The series started way back in 2008 with performances from alt-folk types and quirky weirdos like Dr. Dog, The Tallest Man on Earth, and my personal cult favorites, The Screaming Females, but the series grew in popularity, and the international lockdown led to the series featuring musicians at their homes. Eventually bands and singers that people actually cared about began perform on the show. Artists like Anderson .Paak & The Free Nationals, Ty Dolla $ign , Justin Bieber, and even K-Pop superstars BTS have graced NPR’s website with low key performances. Check out the whole archive, but don’t blame me if you fall down a musical rabbit hole that you never climb out of.
Viral Video of the week: What happens if you eat 23 bananas after fasting?
Chubbyemu is a Doctor of Pharmacy who posts amazing true medical tales to his YouTube channel.
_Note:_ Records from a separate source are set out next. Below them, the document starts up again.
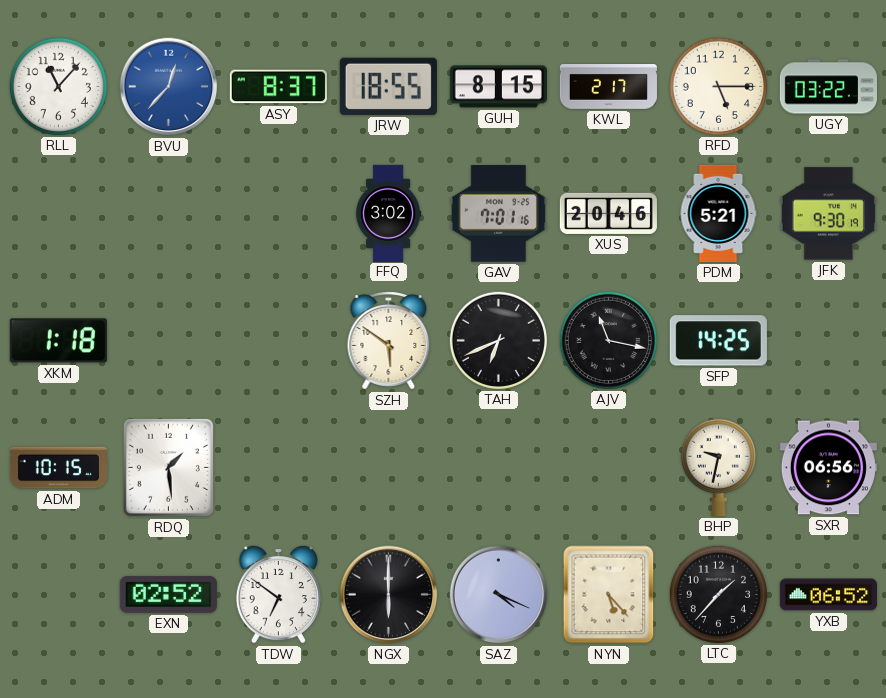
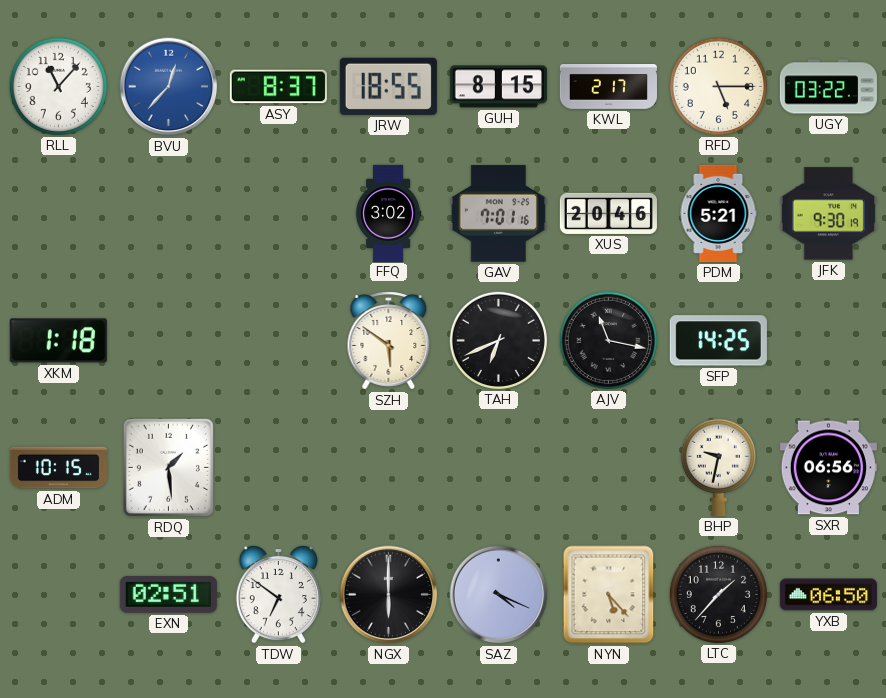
EXN: 02:52 -> 02:51
YXB: 06:52 -> 06:50
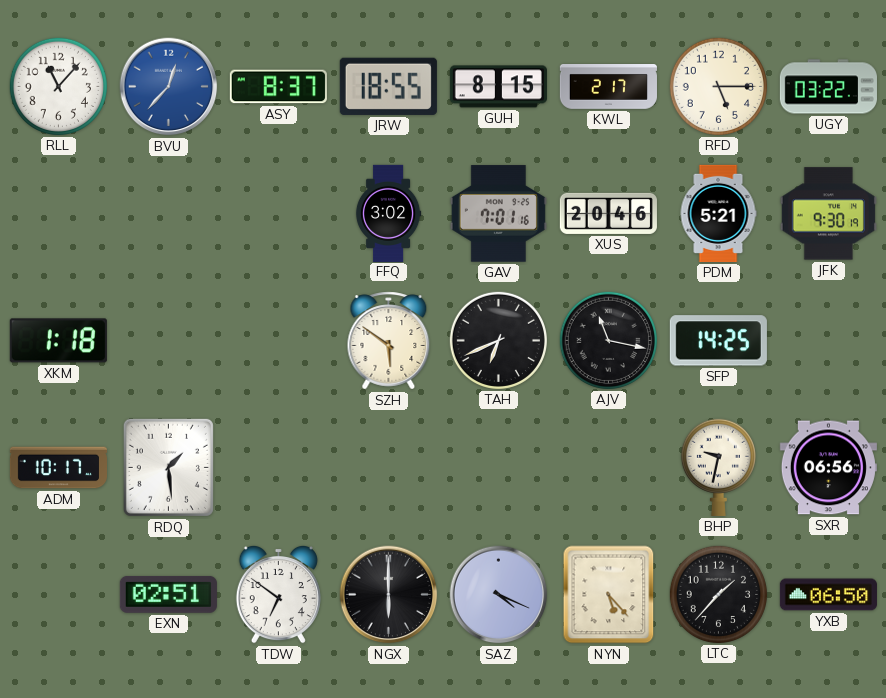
ADM: 10:15 -> 10:17
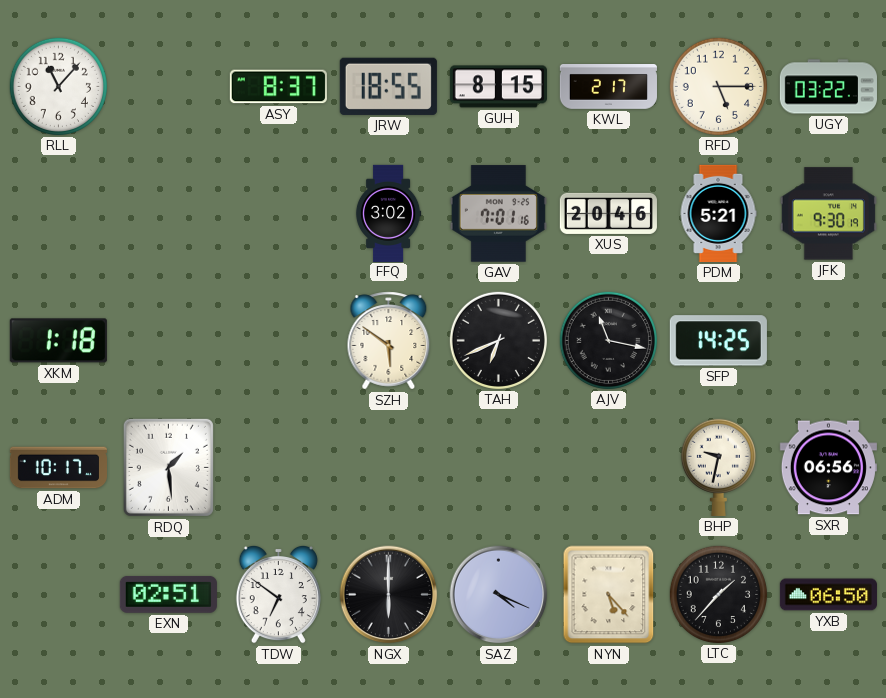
BVU: 12:37 -> none
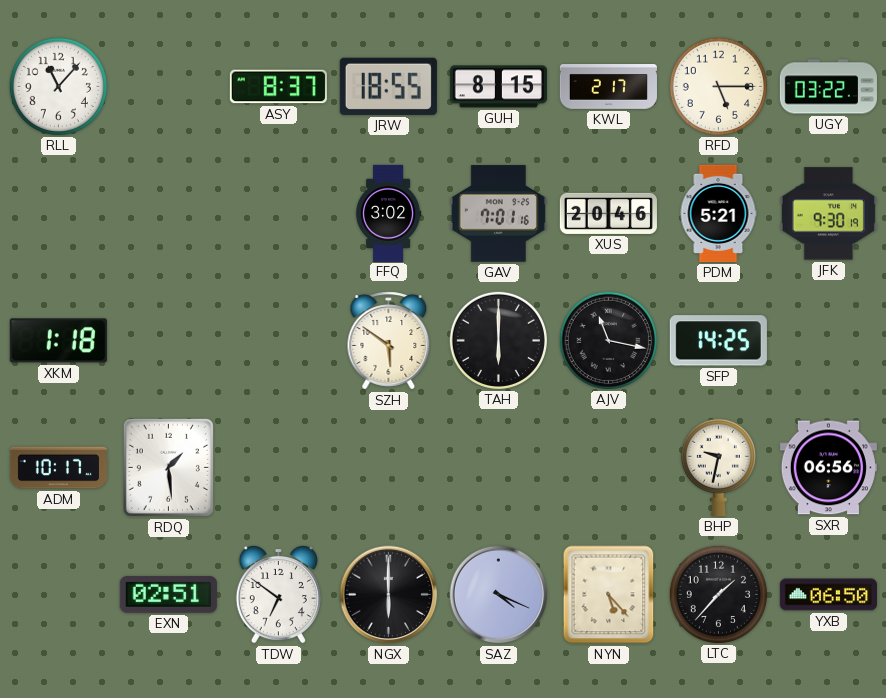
TAH: 6:41 -> 6:00
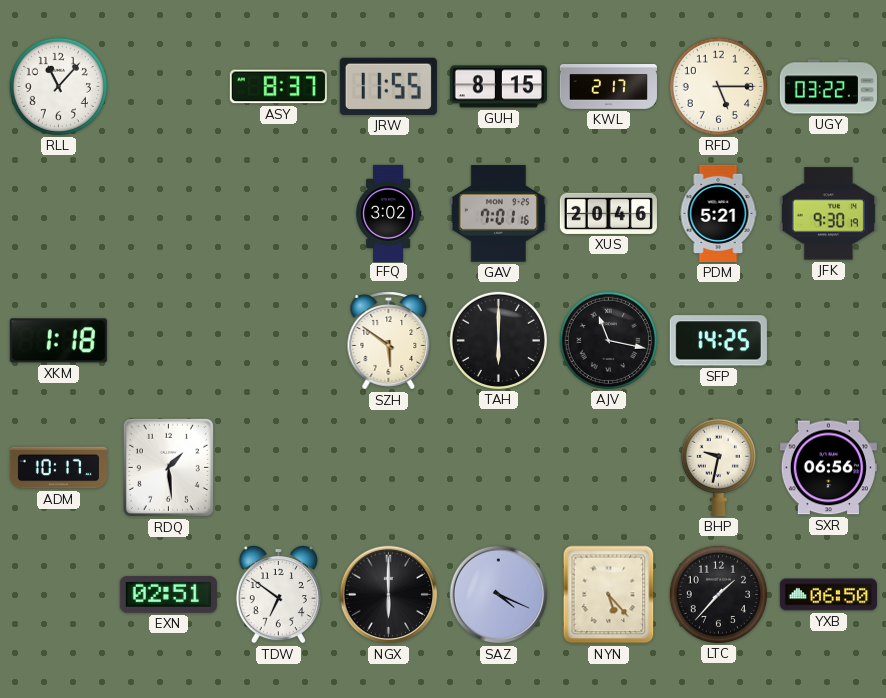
JRW: 18:55 -> 11:55
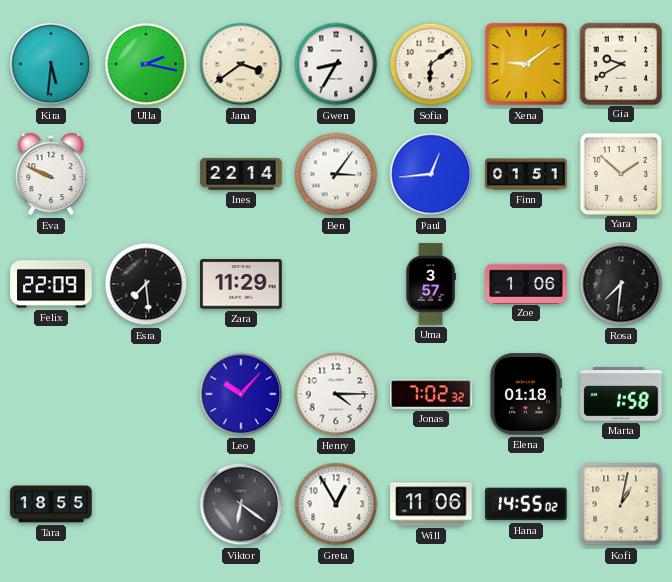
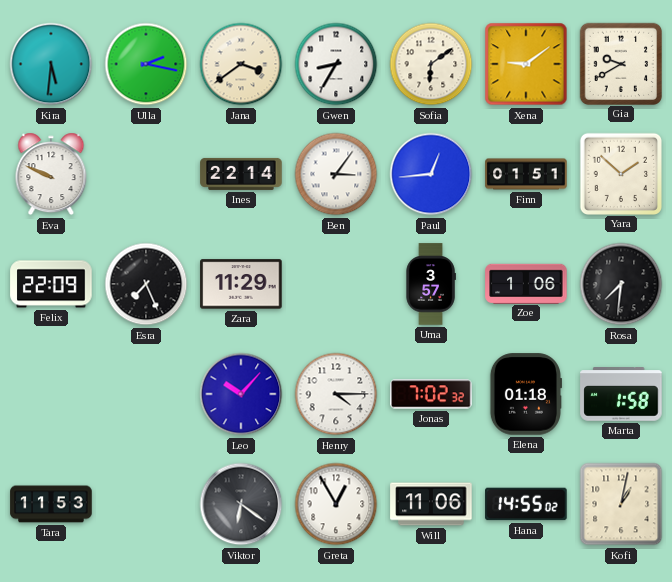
Esra: 7:29 -> 7:26
Tara: 18:55 -> 11:53
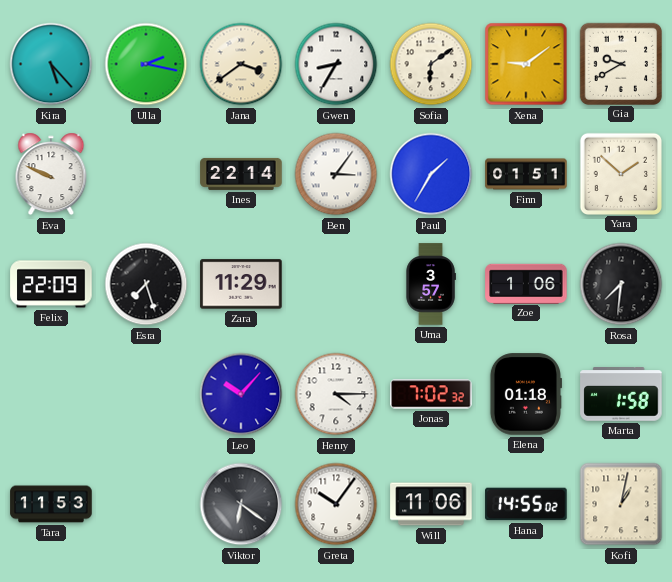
Kira: 5:31 -> 5:23
Paul: 12:44 -> 1:35
Esra: 7:26 -> 7:27
Greta: 12:55 -> 10:06
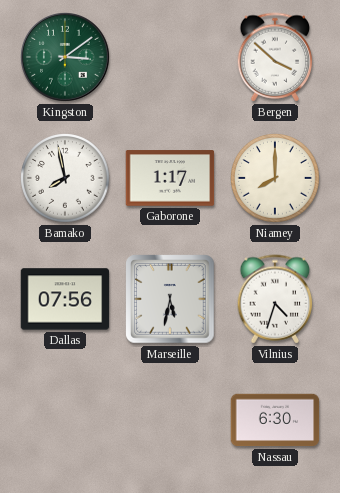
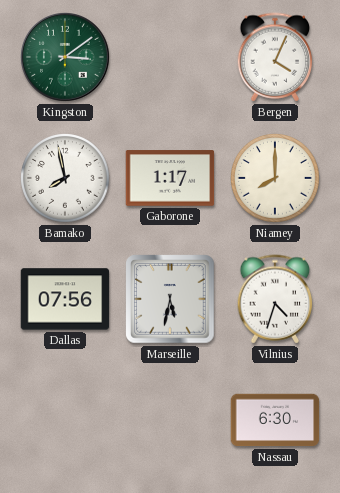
Bergen: 3:52 -> 4:04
In this week’s viral video, the good doctor details the case of a fitness enthusiast who broke a week-long fast by eating 10 pounds of bananas. You’d probably suspect this is a terrible idea, but the genius of the video is in the insanely detailed explanation of exactly why it’s a terrible idea and exactly how the subject’s body went haywire from excessive banana consumption. ChubbyEmu gets down to the molecular level with this shit. When you’ve finished shuddering over the danger of banana overdose, check out what happens if you drink a lava lamp (bad things), eat Tide pods (worse things), or eat 25 of those silica gel packets that say “Do Not Eat” on them (surprisingly not-super-bad things.)